Let $m$ be a common multiple of $a,b,\dots z$.
Then, $m$ is a multiple of $l$.

Proof:
We can write $m=ql+r$, $0\leq r<l$.
Then, $r=m-ql$.

Both $m$ and $l$ are a multiple of $a$.
So, $r$ is a multiple of $a$.
Both $m$ and $l$ are a multiple of $b$.
So, $r$ is a multiple of $b$.
$\dots$
Both $m$ and $l$ are a multiple of $z$.
So, $r$ is a multiple of $z$.

So, $r$ is a common multiple of $a,b\dots, z$.
If $0<r<l$, then $r$ is a common multiple of $a,b\dots, z$ which is less than the least common multiple of $a,b\dots, z$.
This is a contradiction.
So, $r$ must be $0$.
So, $m=ql+r=ql$.
So, $m$ is a multiple of $l$.

$\operatorname{lcm}(a,b,c)=\operatorname{lcm}(\operatorname{lcm}(a,b),c)$.
Proof:
Let $l:=\operatorname{lcm}(a,b,c)$ and $l^{'}:=\operatorname{lcm}(\operatorname{lcm}(a,b),c)$.
$l$ is a common multiple of $a$, $b$ and $c$.
So, $l$ is a common multiple of $a$ and $b$.
So, by the above lemma, $l$ is a multiple of $\operatorname{lcm}(a,b)$.
$l$ is a multiple of $c$.
So, $l$ is a common multiple of $\operatorname{lcm}(a,b)$ and $c$.
So, by the above lemma, $l$ is a multiple of $l^{'}=\operatorname{lcm}(\operatorname{lcm}(a,b),c)$.
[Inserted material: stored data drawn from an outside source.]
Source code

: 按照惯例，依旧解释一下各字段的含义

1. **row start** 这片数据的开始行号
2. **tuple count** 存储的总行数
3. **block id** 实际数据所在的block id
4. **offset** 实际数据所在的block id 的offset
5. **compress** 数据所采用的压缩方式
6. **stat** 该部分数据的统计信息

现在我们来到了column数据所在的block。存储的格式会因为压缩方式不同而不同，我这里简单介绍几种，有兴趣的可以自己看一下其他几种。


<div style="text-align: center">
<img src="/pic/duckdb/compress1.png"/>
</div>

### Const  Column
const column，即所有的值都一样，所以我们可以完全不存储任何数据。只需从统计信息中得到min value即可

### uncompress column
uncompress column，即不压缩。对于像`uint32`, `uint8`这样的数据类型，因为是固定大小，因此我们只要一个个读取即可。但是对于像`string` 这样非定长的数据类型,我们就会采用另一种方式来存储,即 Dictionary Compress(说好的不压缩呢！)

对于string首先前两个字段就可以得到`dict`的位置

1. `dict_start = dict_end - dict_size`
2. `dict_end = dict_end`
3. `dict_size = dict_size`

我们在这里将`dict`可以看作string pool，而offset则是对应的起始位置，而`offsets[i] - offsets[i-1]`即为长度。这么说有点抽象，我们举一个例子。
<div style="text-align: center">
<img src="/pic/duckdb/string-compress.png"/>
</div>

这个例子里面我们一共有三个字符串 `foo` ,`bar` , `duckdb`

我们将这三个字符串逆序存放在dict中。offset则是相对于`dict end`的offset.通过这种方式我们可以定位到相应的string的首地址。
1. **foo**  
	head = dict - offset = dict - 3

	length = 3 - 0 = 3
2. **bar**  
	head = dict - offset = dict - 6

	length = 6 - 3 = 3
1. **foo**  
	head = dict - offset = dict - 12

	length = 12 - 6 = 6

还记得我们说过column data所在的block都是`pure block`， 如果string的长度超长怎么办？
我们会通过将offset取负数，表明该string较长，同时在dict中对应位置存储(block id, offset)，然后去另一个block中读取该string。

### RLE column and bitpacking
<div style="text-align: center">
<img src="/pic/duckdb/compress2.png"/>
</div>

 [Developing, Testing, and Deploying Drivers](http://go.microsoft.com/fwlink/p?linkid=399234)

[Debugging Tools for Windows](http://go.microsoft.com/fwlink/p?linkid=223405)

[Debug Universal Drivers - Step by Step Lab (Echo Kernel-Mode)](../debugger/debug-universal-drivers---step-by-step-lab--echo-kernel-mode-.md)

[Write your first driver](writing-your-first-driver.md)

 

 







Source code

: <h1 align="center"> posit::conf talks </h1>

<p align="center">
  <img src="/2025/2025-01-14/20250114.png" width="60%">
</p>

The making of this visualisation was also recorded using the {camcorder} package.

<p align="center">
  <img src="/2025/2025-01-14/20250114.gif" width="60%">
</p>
$l^{'}=\operatorname{lcm}(\operatorname{lcm}(a,b),c)$ is a multiple of $\operatorname{lcm}(a,b)$.
$\operatorname{lcm}(a,b)$ is a multiple of $a$.
So, $l^{'}=\operatorname{lcm}(\operatorname{lcm}(a,b),c)$ is a multiple of $a$.
$l^{'}=\operatorname{lcm}(\operatorname{lcm}(a,b),c)$ is a multiple of $\operatorname{lcm}(a,b)$.
$\operatorname{lcm}(a,b)$ is a multiple of $b$.
So, $l^{'}=\operatorname{lcm}(\operatorname{lcm}(a,b),c)$ is a multiple of $b$.
$l^{'}=\operatorname{lcm}(\operatorname{lcm}(a,b),c)$ is a multiple of $c$.
So, $l^{'}=\operatorname{lcm}(\operatorname{lcm}(a,b),c)$ is a common multiple of $a$,$b$ and $c$.
So, by the above lemma, $l^{'}=\operatorname{lcm}(\operatorname{lcm}(a,b),c)$ is a multiple of $l=\operatorname{lcm}(a,b,c)$.

$l$ is a multiple of $l^{'}$ and $l^{'}$ is a multiple of $l$.
So, $l=l^{'}$.